How AI based arrhythmia detector can explain its decisions
In the past several years, Deep learning is getting one of the most important topics in AI. Its invasion has started from computer vision, particularly, ImageNet competition. Further, the state of the art CV methods was successfully applied for medical images. The most known examples are Kaggle Diabetic Retinopathy Detection and National Institutes of Health Chest X-Ray datasets.
Later, researchers applied Deep learning methods to another kind of medical data — medical signal and sequences. The first examples of these biomedical signals that come to our mind at once are called electrocardiogram (ECG). Initially, doctors and data scientists used to extract specific crucial points called QRS-complex (shown below) from each heartbeat and heart rate variability (HRV) features to perform disease detection.

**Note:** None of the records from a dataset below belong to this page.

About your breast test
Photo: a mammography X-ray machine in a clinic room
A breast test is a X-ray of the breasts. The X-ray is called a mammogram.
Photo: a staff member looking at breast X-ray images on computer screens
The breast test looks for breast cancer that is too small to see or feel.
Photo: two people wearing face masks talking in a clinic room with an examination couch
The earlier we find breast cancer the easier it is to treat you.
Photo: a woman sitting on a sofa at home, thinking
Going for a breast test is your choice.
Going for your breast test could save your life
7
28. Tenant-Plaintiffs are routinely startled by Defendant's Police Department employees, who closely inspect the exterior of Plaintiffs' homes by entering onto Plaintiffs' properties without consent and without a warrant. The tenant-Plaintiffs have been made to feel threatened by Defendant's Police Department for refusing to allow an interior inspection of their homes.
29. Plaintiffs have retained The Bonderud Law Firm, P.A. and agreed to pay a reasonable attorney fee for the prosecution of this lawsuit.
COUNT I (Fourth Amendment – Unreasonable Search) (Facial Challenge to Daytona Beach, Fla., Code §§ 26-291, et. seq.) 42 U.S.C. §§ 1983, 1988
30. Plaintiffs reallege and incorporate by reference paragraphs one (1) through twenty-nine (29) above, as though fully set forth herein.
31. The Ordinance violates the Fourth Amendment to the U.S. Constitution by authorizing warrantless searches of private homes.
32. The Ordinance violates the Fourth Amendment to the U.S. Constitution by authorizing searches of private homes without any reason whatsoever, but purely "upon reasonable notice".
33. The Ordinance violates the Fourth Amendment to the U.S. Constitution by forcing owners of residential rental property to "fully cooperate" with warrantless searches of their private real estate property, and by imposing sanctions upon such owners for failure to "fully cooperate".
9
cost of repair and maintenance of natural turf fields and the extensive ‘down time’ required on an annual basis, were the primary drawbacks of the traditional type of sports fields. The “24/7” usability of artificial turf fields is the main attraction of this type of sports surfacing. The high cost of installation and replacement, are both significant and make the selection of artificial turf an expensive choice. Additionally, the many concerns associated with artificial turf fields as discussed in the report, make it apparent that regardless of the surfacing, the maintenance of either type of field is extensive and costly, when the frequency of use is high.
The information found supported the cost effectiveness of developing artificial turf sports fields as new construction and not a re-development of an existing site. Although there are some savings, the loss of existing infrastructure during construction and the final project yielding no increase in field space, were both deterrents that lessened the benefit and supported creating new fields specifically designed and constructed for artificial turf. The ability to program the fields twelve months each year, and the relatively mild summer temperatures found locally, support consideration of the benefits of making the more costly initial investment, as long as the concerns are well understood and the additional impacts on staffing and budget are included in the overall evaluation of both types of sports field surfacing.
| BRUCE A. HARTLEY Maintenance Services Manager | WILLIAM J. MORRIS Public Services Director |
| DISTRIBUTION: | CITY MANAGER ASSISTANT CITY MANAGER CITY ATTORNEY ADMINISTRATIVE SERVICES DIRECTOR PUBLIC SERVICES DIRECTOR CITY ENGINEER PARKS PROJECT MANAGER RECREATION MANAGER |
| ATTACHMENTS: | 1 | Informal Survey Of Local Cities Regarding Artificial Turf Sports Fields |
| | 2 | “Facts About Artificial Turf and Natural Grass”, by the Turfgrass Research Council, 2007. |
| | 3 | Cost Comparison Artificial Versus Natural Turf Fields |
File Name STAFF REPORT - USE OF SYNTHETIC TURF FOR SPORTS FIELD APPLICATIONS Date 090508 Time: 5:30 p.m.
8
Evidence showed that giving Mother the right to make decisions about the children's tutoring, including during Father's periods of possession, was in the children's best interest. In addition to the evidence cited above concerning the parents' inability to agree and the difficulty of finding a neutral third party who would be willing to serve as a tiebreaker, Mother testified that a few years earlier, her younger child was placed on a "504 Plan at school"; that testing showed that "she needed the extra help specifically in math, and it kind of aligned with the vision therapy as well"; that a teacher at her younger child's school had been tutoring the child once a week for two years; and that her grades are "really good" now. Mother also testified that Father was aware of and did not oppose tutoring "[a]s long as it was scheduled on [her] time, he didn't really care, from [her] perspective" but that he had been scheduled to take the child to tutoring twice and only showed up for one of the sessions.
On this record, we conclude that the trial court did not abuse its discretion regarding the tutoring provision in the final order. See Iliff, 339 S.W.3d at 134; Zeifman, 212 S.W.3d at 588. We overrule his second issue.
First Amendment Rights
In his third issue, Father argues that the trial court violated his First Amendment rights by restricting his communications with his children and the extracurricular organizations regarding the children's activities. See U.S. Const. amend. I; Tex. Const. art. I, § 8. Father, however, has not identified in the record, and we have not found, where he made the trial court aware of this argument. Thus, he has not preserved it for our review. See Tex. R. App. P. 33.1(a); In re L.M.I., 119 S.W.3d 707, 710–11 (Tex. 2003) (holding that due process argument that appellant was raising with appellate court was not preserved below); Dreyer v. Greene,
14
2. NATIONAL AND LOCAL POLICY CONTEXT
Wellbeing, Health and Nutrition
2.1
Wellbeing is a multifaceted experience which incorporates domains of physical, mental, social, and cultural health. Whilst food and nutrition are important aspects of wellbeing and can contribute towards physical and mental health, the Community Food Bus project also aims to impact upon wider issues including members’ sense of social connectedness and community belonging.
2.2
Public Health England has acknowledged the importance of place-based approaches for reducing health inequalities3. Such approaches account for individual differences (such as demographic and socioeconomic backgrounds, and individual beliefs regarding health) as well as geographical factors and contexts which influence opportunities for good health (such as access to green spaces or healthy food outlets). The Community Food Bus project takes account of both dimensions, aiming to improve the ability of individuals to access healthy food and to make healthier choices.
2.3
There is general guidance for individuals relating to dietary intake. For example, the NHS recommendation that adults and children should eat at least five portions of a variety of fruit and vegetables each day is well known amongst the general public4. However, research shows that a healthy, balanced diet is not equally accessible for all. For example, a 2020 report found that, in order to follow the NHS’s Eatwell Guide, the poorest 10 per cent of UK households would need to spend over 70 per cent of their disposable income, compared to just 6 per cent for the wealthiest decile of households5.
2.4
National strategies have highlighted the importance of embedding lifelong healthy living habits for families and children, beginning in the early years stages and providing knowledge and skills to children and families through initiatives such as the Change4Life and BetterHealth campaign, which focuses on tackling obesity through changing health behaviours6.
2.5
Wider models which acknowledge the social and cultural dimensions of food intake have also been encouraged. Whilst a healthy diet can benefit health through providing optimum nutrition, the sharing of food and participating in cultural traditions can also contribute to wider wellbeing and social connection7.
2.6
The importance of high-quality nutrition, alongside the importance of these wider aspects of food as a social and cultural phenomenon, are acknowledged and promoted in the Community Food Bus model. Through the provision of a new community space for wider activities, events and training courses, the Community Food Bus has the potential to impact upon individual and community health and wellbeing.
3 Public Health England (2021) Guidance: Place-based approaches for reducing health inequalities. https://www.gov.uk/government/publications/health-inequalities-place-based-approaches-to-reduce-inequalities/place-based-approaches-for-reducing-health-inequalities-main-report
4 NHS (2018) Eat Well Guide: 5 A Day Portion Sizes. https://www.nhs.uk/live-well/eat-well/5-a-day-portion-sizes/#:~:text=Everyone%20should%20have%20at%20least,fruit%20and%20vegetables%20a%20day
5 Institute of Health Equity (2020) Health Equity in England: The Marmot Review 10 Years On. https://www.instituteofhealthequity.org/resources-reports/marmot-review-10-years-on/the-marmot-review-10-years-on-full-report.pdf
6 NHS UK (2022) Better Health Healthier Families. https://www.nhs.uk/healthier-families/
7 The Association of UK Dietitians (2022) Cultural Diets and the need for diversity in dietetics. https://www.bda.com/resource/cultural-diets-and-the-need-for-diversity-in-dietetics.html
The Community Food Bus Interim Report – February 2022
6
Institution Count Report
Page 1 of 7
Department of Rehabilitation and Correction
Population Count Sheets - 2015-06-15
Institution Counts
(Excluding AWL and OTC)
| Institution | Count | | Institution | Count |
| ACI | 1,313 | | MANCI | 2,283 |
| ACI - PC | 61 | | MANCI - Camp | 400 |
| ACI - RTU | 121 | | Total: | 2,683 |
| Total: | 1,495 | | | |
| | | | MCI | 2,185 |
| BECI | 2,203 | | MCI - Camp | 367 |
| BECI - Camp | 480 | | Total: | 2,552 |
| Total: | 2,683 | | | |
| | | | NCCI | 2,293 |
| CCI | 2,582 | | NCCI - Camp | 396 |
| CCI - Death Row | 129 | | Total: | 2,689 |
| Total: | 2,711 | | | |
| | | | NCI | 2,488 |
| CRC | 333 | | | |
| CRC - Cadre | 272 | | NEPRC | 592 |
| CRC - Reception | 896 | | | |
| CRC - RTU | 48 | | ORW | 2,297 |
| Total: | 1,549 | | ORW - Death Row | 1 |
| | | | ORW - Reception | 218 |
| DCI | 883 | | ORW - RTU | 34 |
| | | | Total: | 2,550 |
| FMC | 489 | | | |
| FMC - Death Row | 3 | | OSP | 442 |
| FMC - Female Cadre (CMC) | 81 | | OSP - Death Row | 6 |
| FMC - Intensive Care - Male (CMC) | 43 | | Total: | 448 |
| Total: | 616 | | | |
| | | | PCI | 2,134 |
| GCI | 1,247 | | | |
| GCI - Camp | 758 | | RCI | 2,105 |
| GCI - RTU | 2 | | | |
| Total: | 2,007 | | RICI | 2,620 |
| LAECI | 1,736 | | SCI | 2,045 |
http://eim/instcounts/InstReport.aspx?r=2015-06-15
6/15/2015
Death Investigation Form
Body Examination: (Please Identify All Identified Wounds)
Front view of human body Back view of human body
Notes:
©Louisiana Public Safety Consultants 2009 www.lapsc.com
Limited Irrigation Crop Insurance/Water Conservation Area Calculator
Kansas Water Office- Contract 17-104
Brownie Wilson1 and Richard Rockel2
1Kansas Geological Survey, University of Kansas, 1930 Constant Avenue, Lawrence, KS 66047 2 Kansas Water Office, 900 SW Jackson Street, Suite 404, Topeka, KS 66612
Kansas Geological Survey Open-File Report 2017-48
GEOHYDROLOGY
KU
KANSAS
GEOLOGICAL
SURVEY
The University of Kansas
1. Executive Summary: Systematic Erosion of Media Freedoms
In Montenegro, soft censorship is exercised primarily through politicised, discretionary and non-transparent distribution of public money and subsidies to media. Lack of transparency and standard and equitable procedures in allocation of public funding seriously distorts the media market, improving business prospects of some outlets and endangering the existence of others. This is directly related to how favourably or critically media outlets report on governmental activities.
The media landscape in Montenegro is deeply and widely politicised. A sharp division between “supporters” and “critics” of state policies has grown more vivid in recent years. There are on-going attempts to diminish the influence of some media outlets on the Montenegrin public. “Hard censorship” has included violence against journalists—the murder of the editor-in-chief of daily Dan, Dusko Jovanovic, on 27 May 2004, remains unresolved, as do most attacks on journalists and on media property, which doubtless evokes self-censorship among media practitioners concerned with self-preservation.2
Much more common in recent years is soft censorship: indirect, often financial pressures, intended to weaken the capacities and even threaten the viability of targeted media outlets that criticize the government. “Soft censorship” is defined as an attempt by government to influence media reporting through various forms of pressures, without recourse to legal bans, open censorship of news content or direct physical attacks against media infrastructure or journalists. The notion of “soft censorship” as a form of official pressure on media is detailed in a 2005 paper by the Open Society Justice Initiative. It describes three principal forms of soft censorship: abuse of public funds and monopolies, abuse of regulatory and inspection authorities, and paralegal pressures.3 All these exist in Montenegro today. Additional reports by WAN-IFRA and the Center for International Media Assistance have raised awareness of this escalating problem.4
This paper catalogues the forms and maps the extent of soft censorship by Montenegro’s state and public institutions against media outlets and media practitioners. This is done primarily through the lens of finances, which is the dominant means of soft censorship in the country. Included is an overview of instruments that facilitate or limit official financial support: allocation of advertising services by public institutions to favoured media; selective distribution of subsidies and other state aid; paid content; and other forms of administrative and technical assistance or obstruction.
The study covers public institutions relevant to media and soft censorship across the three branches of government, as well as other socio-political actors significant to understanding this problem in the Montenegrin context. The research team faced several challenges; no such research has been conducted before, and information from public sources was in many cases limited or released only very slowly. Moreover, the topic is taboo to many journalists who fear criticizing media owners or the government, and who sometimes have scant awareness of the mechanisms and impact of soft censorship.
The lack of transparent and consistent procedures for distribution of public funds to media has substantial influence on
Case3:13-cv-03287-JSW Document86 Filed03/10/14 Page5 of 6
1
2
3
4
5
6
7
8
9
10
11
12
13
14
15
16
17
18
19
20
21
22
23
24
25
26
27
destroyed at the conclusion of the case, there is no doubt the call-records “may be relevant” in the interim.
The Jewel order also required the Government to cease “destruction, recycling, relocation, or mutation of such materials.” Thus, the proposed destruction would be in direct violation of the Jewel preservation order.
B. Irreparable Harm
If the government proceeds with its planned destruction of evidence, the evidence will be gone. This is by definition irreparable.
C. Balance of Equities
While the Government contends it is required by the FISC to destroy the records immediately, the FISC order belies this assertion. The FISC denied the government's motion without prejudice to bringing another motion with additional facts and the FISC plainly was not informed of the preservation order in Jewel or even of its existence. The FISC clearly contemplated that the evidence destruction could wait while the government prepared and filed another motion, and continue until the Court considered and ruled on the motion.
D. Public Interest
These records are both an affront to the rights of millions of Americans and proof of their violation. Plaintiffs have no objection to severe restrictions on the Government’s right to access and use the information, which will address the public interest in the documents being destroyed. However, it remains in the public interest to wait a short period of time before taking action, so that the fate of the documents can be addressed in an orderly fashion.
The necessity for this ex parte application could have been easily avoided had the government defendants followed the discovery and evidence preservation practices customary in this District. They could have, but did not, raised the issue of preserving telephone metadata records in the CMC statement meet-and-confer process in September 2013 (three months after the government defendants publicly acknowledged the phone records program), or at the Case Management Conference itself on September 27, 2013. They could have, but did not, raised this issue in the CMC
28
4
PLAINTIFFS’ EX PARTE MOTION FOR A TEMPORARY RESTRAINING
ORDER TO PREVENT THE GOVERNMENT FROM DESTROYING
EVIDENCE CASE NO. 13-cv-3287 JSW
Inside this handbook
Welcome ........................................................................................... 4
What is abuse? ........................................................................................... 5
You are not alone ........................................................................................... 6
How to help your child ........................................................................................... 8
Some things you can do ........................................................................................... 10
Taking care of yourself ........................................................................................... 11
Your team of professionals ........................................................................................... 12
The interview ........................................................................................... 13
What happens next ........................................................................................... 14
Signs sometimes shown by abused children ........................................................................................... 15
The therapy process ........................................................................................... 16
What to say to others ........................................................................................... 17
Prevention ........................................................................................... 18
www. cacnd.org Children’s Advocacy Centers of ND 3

Raw signal meant to be redundant and too expensive for shallow ML methods. However, segments of ECG with certain short length perfectly fitted for Convolutional Neural Networks. So, Stanford ML Group introduced an outstanding paper called Cardiologist-Level Arrhythmia Detection With Convolutional Neural Networks. They used Deep Residual Network which classified short-term electrocardiogram fragments and achieved human-quality arrhythmia detection. Besides, ML scientists tackled some other cardiological problems like myocardial infarction detection where also succeeded.
However, to apply them in real medical practice, algorithms have to receive certification, like Arterys (Medical Imagine Cloud AI) did this year. A key requirement is to provide a real necessity and right interpretation of the results.
As well known, contemporary Deep Learning models are working as black/grey boxes providing just strongly typed output. Fortunately, there are some approaches that can provide the significance of features for each input sample. Literature and scientific papers call them attribution, interpretation or justification. Let’s explore them.
Neural network interpretation methods
First and most intuitive way to inspect a behavior of the model, is to take a correctly predicted test sample and modify certain feature (or set of features) by removing, masking or altering them. Then running a forward pass on the new input, measuring the difference with the original output. This method was called perturbation. As far as current neural network architectures do not allow to explicitly remove a feature without preliminary preparation, a logical way to overcome that is to simulate absence of information. A chosen feature assigns to a baseline, in our case we used 0, as a canonical one, however it can be selected specifically.
The second approach requires only single forward and backward pass through the network because it uses gradients to calculate an attribution for given sample. These methods are called Backpropagation based. The intuition can be comprehensively explained on a simple linear model. To identify the importance of features we have to multiply the input vector by model weights. After sorting the obtained vector with the descending order, we may observe the most valuable features for the model at the beginning of obtained vector. As far as we can calculate a local linear approximation of the (nonlinear) deep network, by calculating the gradient for particular input sample, we also can apply early mentioned model explanation method to deep networks. Intuitively, it was called Gradient*Input and has some modifications like Integrated Gradient, Layer-wise Relevance Propagation and DeepLIFT. They are different by a manner of calculation of importance values, but quite universal for literally all types of neural networks. More comprehensive explanation you can find in this paper. There are also methods like Grad-CAM, Deconvolutional Network, Guided Backpropagation, however, they are designed for specific architectures.
Machine learning experiment
In MAWI we develop a lot of different neural network-based models for raw ECG signal analysis. It includes relatively straightforward applications as arrhythmia or some other disease detection to signal annotation, filtering, and augmentation. Recently we were showing our solution for atrial fibrillation (AF) detection based on neural networks to the doctors and although they were impressed with the accuracy, they were wondering why our model diagnoses ECG like this, how do we explain it? Reviewers also underlined, that it’s crucial for their practice to understand and explain the judgments of any intelligent assistant, but without math heavy justifications.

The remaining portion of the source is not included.